The consortium used as inspiration the effects of a policy — adopted by the Department of Public health and its HIV clinics in 2010 — to offer HIV treatment to all individuals diagnosed with HIV. Project Inform heavily supported this effort though controversial at the time because, while evidence was mounting that early treatment not only improved health outcomes for people with HIV and also prevented transmission, the data were not yet conclusive. Multiple definitive studies now support immediate treatment initiation, and San Francisco’s policy is heavily responsible for significant increases in the health of HIV-positive people and the decline in new infections experienced in recent years.
What other focused initiatives, then, could have similar effects?
The consortium has identified three, and developed plans for how to implement them. The first, called RAPID, is to assure that people newly diagnosed with HIV are linked to medical care and treatment even more quickly than they are today. In the case of people in the earliest stages of infection when it is especially possible to transmit HIV, systems will facilitate same-day linkage to care and treatment initiation. For all other newly diagnosed individuals, linkage will be accomplished within 48 hours wherever possible.
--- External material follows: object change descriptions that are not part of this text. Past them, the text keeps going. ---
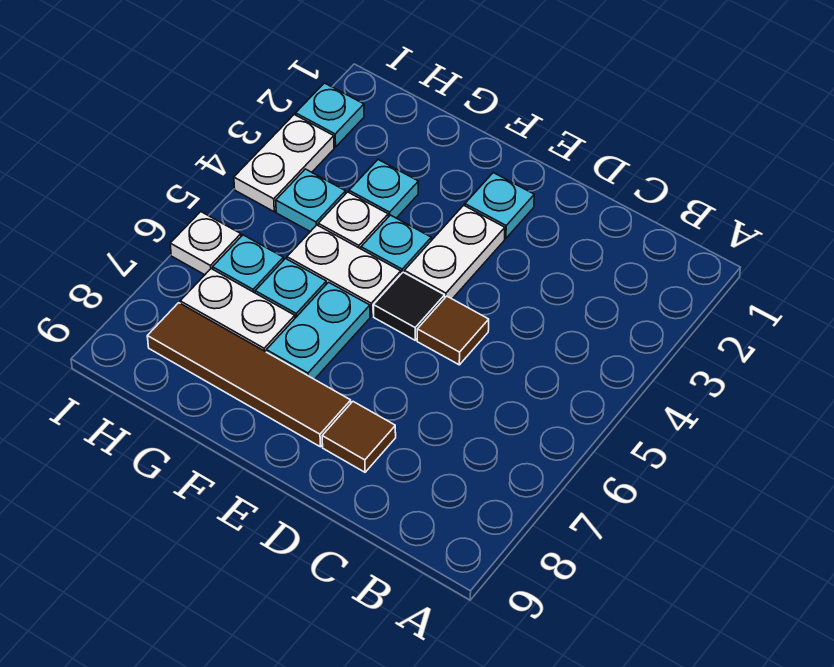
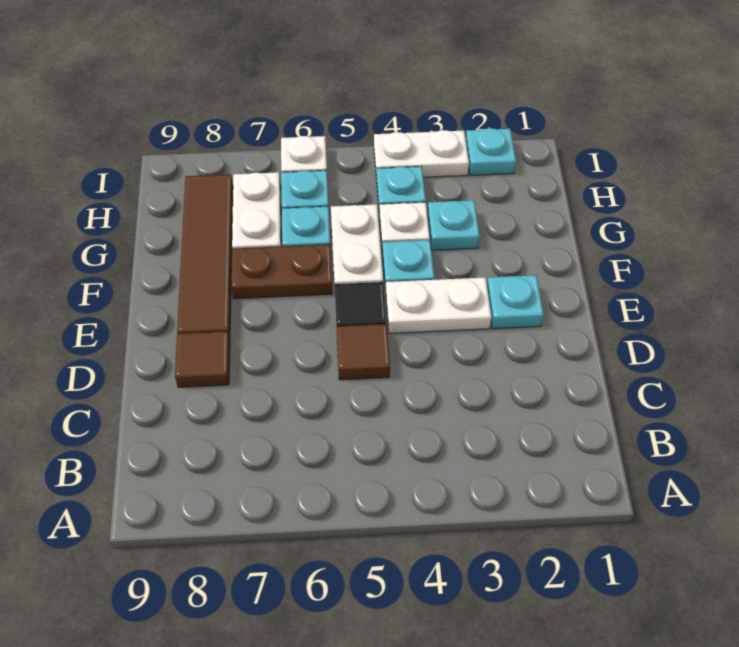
cyan 1x2 plate [266,282,370,379] -> brown 1x2 plate [231,244,332,299]

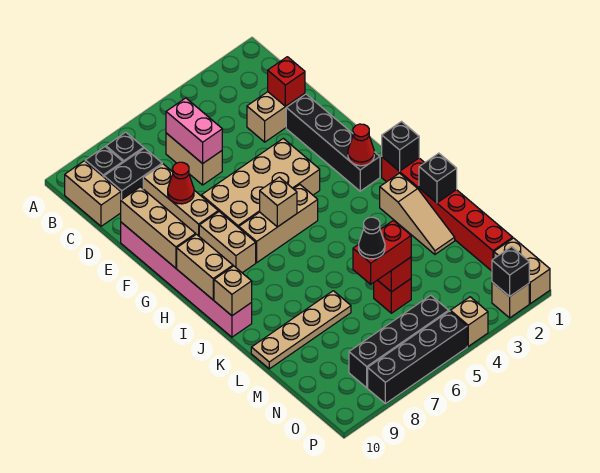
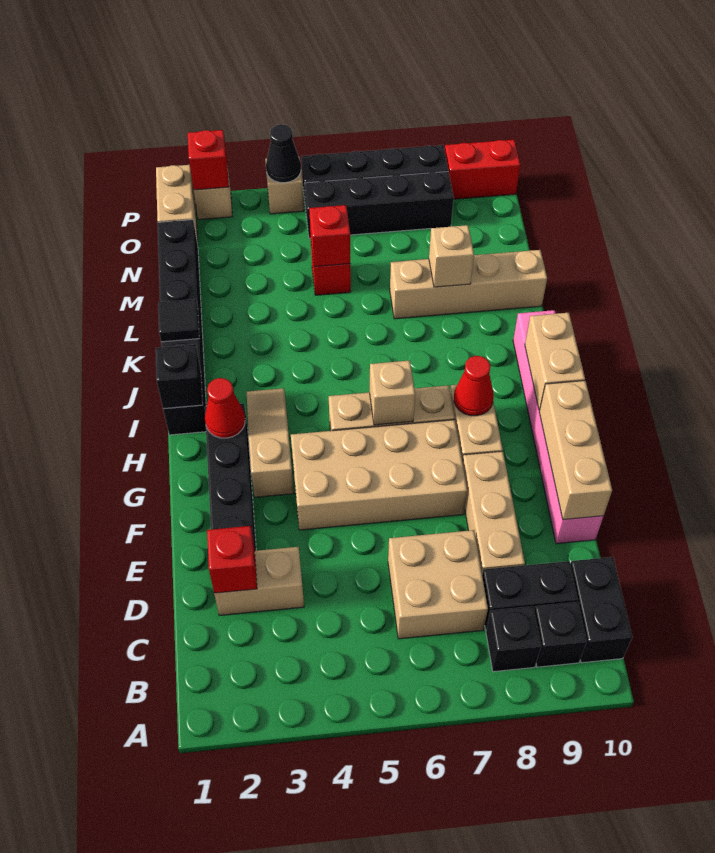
tan 1x2 brick [65,161,121,226] -> black 1x2 brick [570,557,632,663]
tan 1x2 brick [166,133,222,185] -> tan 2x2 brick [388,530,488,639]
pink 1x2 brick [166,98,222,164] -> none
red 1x1 cone [168,162,194,204] -> red 1x1 cone moved to [454,356,494,416]
red 1x6 brick [382,157,513,271] -> black 1x6 brick [158,220,206,435]
tan 1x3 slope [380,173,455,254] -> tan 1x3 slope moved to [247,388,294,497]
tan 1x1 brick [214,266,252,316] -> tan 1x1 brick moved to [429,225,474,287]
black 1x1 brick [419,153,457,203] -> black 1x1 tile [158,299,199,342]
tan 1x4 plate [251,291,351,369] -> tan 1x4 brick [390,250,547,319]
red 1x2 brick [353,221,411,284] -> red 1x2 brick moved to [445,140,520,199]
black 1x1 cone [359,217,385,259] -> black 1x1 cone moved to [266,124,301,183]
black 1x1 brick [492,247,529,296] -> red 1x1 brick [188,130,229,190]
Once linkage has occurred, it is critical that people with HIV are retained in care and treatment. However, many are lost to healthcare for a complex set of reasons. An expanded retention and re-engagement program will establish a system in which HIV patients are reminded of medical appointments, and if they miss appointments, outreach is conducted to determine what support might be needed to remain or re-engage in care. Because unstable housing, mental health and substance use issues are significant barriers to linkage and retention in HIV care and treatment for many people, the consortium will also support an expansion of funding for these support services.
Pre-exposure prophylaxis, or PrEP, has the potential to significantly reduce new HIV infections. While San Francisco has been the site of clinical trials and demonstration projects to assess its effectiveness and best practices for its delivery, uptake is currently insufficient to have an appreciable impact on the epidemic. The third element of the Getting to Zero plan therefore involves a set of measures to increase PrEP uptake through increased community and provider education, expanded PrEP clinics, and support to navigate health care and insurance systems.
The cost for implementing the Getting to Zero plan in its first year is approximately $2.3 million. Mayor Ed Lee and Health Director Barbara Garcia have expressed eagerness to support much of that cost. Corporations and foundations have requested proposals to fund the strategy, as well.
We will report regularly on the progress of Getting to Zero, its impact in San Francisco, and its ability to serve as one example to other cities throughout the US and world of how to successfully get to zero in the effort to end the HIV epidemic.